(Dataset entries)
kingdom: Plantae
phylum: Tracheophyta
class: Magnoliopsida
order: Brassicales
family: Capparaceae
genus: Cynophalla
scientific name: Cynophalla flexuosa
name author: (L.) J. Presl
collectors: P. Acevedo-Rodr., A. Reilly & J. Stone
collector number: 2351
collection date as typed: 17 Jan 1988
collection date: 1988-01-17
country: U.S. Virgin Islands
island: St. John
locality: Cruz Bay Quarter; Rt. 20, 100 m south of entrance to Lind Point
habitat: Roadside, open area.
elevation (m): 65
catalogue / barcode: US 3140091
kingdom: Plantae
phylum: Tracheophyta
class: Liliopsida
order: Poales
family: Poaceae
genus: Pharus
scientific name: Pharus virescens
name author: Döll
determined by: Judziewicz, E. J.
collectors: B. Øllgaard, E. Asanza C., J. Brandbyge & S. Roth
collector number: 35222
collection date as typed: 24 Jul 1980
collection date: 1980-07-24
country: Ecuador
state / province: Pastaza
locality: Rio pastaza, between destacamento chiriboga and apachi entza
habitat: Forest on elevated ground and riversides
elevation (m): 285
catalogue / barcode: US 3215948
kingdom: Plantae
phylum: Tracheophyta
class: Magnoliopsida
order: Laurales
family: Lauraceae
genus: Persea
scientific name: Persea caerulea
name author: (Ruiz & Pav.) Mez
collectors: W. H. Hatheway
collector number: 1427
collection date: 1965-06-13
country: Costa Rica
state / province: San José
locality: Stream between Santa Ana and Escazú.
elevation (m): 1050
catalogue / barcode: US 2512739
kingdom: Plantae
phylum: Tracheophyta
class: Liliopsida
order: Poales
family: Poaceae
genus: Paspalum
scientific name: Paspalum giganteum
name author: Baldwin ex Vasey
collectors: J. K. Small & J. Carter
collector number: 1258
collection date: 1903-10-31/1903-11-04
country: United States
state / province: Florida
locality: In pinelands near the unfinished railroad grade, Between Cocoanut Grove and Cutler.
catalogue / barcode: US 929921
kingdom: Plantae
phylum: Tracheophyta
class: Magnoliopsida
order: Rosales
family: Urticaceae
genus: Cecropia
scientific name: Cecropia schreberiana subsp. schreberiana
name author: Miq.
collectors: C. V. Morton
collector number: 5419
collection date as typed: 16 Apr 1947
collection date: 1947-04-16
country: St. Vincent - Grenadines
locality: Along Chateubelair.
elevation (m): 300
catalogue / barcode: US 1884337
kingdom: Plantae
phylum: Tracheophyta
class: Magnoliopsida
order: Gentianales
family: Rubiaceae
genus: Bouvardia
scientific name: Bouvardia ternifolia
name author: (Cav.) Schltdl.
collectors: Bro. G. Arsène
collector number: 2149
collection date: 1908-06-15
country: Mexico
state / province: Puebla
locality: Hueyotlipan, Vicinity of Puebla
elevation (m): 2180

Your instructions: Reproduce every line of the listing above without changing anything.

Exercise output:
kingdom: Plantae
phylum: Tracheophyta
class: Magnoliopsida
order: Brassicales
family: Capparaceae
genus: Cynophalla
scientific name: Cynophalla flexuosa
name author: (L.) J. Presl
collectors: P. Acevedo-Rodr., A. Reilly & J. Stone
collector number: 2351
collection date as typed: 17 Jan 1988
collection date: 1988-01-17
country: U.S. Virgin Islands
island: St. John
locality: Cruz Bay Quarter; Rt. 20, 100 m south of entrance to Lind Point
habitat: Roadside, open area.
elevation (m): 65
catalogue / barcode: US 3140091
kingdom: Plantae
phylum: Tracheophyta
class: Liliopsida
order: Poales
family: Poaceae
genus: Pharus
scientific name: Pharus virescens
name author: Döll
determined by: Judziewicz, E. J.
collectors: B. Øllgaard, E. Asanza C., J. Brandbyge & S. Roth
collector number: 35222
collection date as typed: 24 Jul 1980
collection date: 1980-07-24
country: Ecuador
state / province: Pastaza
locality: Rio pastaza, between destacamento chiriboga and apachi entza
habitat: Forest on elevated ground and riversides
elevation (m): 285
catalogue / barcode: US 3215948
kingdom: Plantae
phylum: Tracheophyta
class: Magnoliopsida
order: Laurales
family: Lauraceae
genus: Persea
scientific name: Persea caerulea
name author: (Ruiz & Pav.) Mez
collectors: W. H. Hatheway
collector number: 1427
collection date: 1965-06-13
country: Costa Rica
state / province: San José
locality: Stream between Santa Ana and Escazú.
elevation (m): 1050
catalogue / barcode: US 2512739
kingdom: Plantae
phylum: Tracheophyta
class: Liliopsida
order: Poales
family: Poaceae
genus: Paspalum
scientific name: Paspalum giganteum
name author: Baldwin ex Vasey
collectors: J. K. Small & J. Carter
collector number: 1258
collection date: 1903-10-31/1903-11-04
country: United States
state / province: Florida
locality: In pinelands near the unfinished railroad grade, Between Cocoanut Grove and Cutler.
catalogue / barcode: US 929921
kingdom: Plantae
phylum: Tracheophyta
class: Magnoliopsida
order: Rosales
family: Urticaceae
genus: Cecropia
scientific name: Cecropia schreberiana subsp. schreberiana
name author: Miq.
collectors: C. V. Morton
collector number: 5419
collection date as typed: 16 Apr 1947
collection date: 1947-04-16
country: St. Vincent - Grenadines
locality: Along Chateubelair.
elevation (m): 300
catalogue / barcode: US 1884337
kingdom: Plantae
phylum: Tracheophyta
class: Magnoliopsida
order: Gentianales
family: Rubiaceae
genus: Bouvardia
scientific name: Bouvardia ternifolia
name author: (Cav.) Schltdl.
collectors: Bro. G. Arsène
collector number: 2149
collection date: 1908-06-15
country: Mexico
state / province: Puebla
locality: Hueyotlipan, Vicinity of Puebla
elevation (m): 2180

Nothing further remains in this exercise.